Activity —
Every line below that has "linecap" in it should be copied.
#####
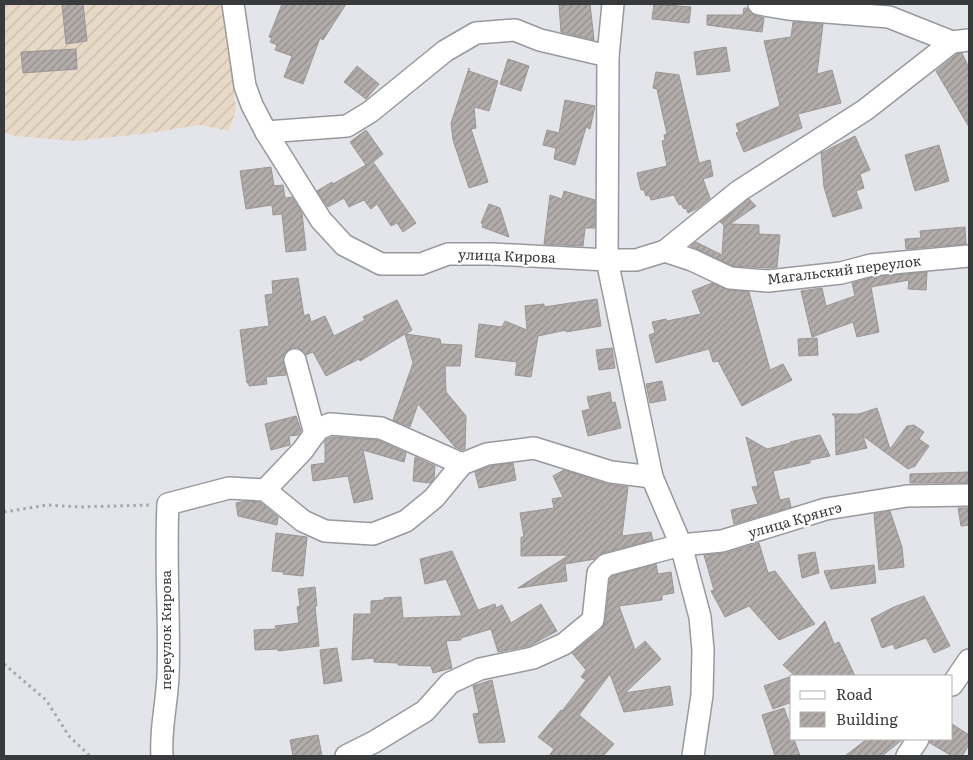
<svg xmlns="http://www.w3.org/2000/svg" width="973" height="760" font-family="Literata,serif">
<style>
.industrial{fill:url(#industrial-furrows)}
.building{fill:url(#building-hatch);stroke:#9b9594}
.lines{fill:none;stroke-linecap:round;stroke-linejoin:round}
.minor-casing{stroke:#98999e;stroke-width:24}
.path{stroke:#a6a7ab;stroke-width:3;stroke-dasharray:2.5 4;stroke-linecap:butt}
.minor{stroke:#fff;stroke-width:21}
.labels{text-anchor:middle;stroke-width:4.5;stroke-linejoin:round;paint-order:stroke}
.street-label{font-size:14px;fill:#393a3c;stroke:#fff}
</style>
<defs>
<pattern id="industrial-furrows" width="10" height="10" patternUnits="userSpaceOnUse" patternTransform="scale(1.25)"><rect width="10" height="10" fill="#e7d9c6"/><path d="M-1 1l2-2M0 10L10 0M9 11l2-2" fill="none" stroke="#c7bbab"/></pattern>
<pattern id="building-hatch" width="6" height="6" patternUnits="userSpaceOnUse" patternTransform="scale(1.25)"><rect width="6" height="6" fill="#b2adab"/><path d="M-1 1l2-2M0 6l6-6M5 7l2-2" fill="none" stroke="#928e8c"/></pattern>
</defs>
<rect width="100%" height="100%" fill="#e3e5ea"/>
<path class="industrial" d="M4 4H223L236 109 229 131 200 125 150 133 75 141 16 136 4 133Z"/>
<g class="building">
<path d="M62 4H83L87 41 66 44Z"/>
<path d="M282 4H346L323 40 320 38 303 84 284 77 292 56 275 50 277 45 270 42 272 38 269 37Z"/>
<path d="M590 4 594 40 561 32 559 5Z"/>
<path d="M654 4 691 7 689 23 652 19Z"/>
<path d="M744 8H747L751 14 764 18 762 32 707 25V15H743Z"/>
<path d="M793 22 823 24 817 74 832 70 841 103 798 114 802 128 744 152 736 133 739 132 736 124 780 106 764 41 791 37Z"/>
<path d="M726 47 730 71 697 75 694 52Z"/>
<path d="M76 49 77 69 23 73 21 52Z"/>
<path d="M962 53 969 68V127L936 71 957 54Z"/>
<path d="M508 59 529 66 521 91 500 84Z"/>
<path d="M357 66 379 84 366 99 344 82Z"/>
<path d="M469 68V71L498 81 489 111 474 107 476 128 471 129 488 182 469 188 453 140 451 123Z"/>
<path d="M656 72 679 75 699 163 710 160 713 176 703 179 710 198 698 208 688 213 686 208 684 209 681 204 679 205 674 195 651 200 649 195 646 196 644 190H641L637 173 667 166 662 141 665 140 664 135 667 134 657 89 653 88Z"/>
<path d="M565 100 595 106 590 129 586 127 575 165 554 159 556 148 543 145 547 130 559 133Z"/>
<path d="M366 130 383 154 373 162 416 223 403 232 397 223 391 226 377 204 371 209 364 200 349 207 344 198 328 207 317 191 332 182 333 184 366 165 350 142Z"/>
<path d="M855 136 870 170 860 174 864 188 856 191 862 208 833 217 824 187 821 153Z"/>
<path d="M939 145 949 181 915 191 905 155Z"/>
<path d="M271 167 274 186 283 185 285 198 292 197 302 213 306 250 286 252 282 214 273 215 272 205 246 209 240 171Z"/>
<path d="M564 191 595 200V228H585L583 246 544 244 550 195 562 199Z"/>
<path d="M749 199 756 206 730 224 759 225V234L780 235 777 267 768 268 733 266 691 246 696 242 722 255 724 225 720 222Z"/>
<path d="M489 204 500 208 509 237 482 227 483 224 481 223Z"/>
<path d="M965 227 966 244 906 249 905 239 921 238 920 231Z"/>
<path d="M927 272 926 290 908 289 909 280 871 287 879 332 857 337 853 322 812 337 801 291 822 288 826 306 855 296 852 283 873 277Z"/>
<path d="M298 278 304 316 309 314 311 322 325 316 334 336 365 320 363 317 397 300 412 330 406 334 440 339 441 344 462 345 460 366H445L446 392 466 416 465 449 462 450 455 447 418 404 410 427 393 420 413 363 405 334 360 361 359 359 326 376 313 352 306 355 299 348H291L286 352 283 357 286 375 266 377 267 384 249 386V383H247L240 330 269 326 265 295 273 294 272 281Z"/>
<path d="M712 283 729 290 749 292 770 370 783 364 792 380 742 406 718 361 713 362 709 349 656 363 649 335 655 333 652 322 666 319 667 321 701 314 692 291Z"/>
<path d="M597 299 601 326 566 332V330L538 336 531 377 515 375 517 362 475 357 479 324 502 327 505 321 527 330 525 306 544 304V307Z"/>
<path d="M817 338 818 355 799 356 798 339Z"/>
<path d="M612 348 615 368 599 370 596 350Z"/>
<path d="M662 381 666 400 650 403 646 384Z"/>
<path d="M610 392 612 403 615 402 621 428 588 436 582 411 590 409 587 397Z"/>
<path d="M877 408 890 449 907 426 914 425 924 432 919 439 929 446 915 466 908 469 863 436 867 448 836 455 835 417 832 414H859Z"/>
<path d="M296 416 301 431 298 435 289 436 290 445 271 450 265 424Z"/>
<path d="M820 435 830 456 810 460V463L773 471 780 500 789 498 791 507 734 524 731 510 758 504 752 487 758 486 746 437 767 449 791 443 790 442Z"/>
<path d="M332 437 378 440 406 453 404 462 363 450 373 499 354 503 348 476 313 481 311 465 325 463V440Z"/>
<path d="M415 457 435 466 434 479 430 483 413 481Z"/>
<path d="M513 463 516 480 479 488 475 472 490 466Z"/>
<path d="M564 470 607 484 628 487 622 536 651 532 653 540 603 553 595 559 565 564 567 581 518 588 569 555 521 556V537H524L520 513 554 508 552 499 563 497 553 476Z"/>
<path d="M969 472V483H910V474Z"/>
<path d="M246 501 260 502 278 517 277 525 238 516 236 503Z"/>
<path d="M969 508V525L961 526 958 508Z"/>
<path d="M890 511 902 547 904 567 879 570 874 514Z"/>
<path d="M276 533 307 537 303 576 283 574 284 572 272 571Z"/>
<path d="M759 543 768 573 775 571 815 624 779 640 749 606 725 617 711 591 714 590 704 555 726 553Z"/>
<path d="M452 551 478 610 495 604 496 608 502 605 511 623 541 604 557 631 529 646 498 652 491 629 461 638V640L446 641 452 668 433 673 431 666 398 665V663L374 662V658L352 660 354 614H371V601L384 600V598L401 597 403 618 462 616 446 579 425 584 420 559Z"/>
<path d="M815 552 819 573 802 578 798 555Z"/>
<path d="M656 564 658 574 671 572 674 593 662 595V600L619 606 635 650 645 641 661 659 625 693 670 686 673 705 624 712 610 674 579 715 614 744 603 756H549L554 749 538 737 561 710 562 711 586 680 581 677 586 670 572 653 601 630 605 622 610 579 612 576Z"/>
<path d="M874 565 876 583 831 589 824 571Z"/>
<path d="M315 587 317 606H315L319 646 278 651V649L255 650 254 630 276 629 275 626 299 623 297 607 300 606 298 589Z"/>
<path d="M924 596 950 646 934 653 926 638 895 649 893 644 882 648 871 619 894 607Z"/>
<path d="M825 621 834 644 839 642 855 676H795L783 665Z"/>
<path d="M337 648 342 681 324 684 320 650Z"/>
<path d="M792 676V702L773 709 764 686Z"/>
<path d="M492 680 505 742 479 743 473 714 479 713 473 686Z"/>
<path d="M784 708 792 731V739H794L800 756H775L762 715Z"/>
<path d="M952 724 969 735V745L962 756H952L930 743V739H952Z"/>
<path d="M318 735 322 756H293L290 740Z"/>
<path d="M867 739H903L882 756H845Z"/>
</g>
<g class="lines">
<defs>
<g id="minor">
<path d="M233 4 245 86 252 105 266 132 321 220 344 245 381 264H421L448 254H493L607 260H636L665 251 739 191 865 110 952 42"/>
<path d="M613 4 608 56 607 260 652 477 681 545 700 617 703 650 702 695 693 756"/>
<path d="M759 4 788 9 889 17 952 42 969 40"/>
<path d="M266 132 347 126 370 112 445 51 476 33 515 30 540 40 608 56"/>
<path d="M665 251 692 260 730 278 768 281 841 273 871 265 969 256"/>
<path d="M295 360 315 434"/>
<path d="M265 490 303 450 318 429 330 424 381 428 462 464"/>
<path d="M952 685 969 660"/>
<path d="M162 756C160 729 167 703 168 676 170 619 165 562 168 504L229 488 265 490 303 521 325 531 373 534 406 521 434 498 462 464 487 454 534 448 611 472 652 477"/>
<path d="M346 756 374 742 425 711 450 683 480 669 533 658 564 644 593 620 598 573 606 565 681 545 722 541 826 509 907 496 969 495"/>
<path d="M907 756 918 739"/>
</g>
</defs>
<use href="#minor" class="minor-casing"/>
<g class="path">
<path d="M4 512 47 505 80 507 150 505"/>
<path d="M4 664 46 700 69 736 90 756"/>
</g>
<use href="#minor" class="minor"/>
</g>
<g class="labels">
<g class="street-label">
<text transform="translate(507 256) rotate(2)" y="5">улица Кирова</text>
<text transform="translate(844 270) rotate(-7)" y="5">Магальский переулок</text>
<text transform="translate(795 520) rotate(-16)" y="5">улица Крянгэ</text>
<text transform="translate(166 630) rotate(-90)" y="5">переулок Кирова</text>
</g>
</g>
<rect width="973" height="760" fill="none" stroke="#393a3c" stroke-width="10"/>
<rect x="790" y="675" width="162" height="65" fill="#ffffff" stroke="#b0b0b1"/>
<rect x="800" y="691" width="25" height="8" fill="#ffffff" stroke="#b0b0b1"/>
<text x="836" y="700" font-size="15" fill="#393a3c">Road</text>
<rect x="800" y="712" width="25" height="15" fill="url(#building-hatch)" stroke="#b0b0b1"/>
<text x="836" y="725" font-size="15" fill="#393a3c">Building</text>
</svg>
#####
Answer —
.lines{fill:none;stroke-linecap:round;stroke-linejoin:round}
.path{stroke:#a6a7ab;stroke-width:3;stroke-dasharray:2.5 4;stroke-linecap:butt}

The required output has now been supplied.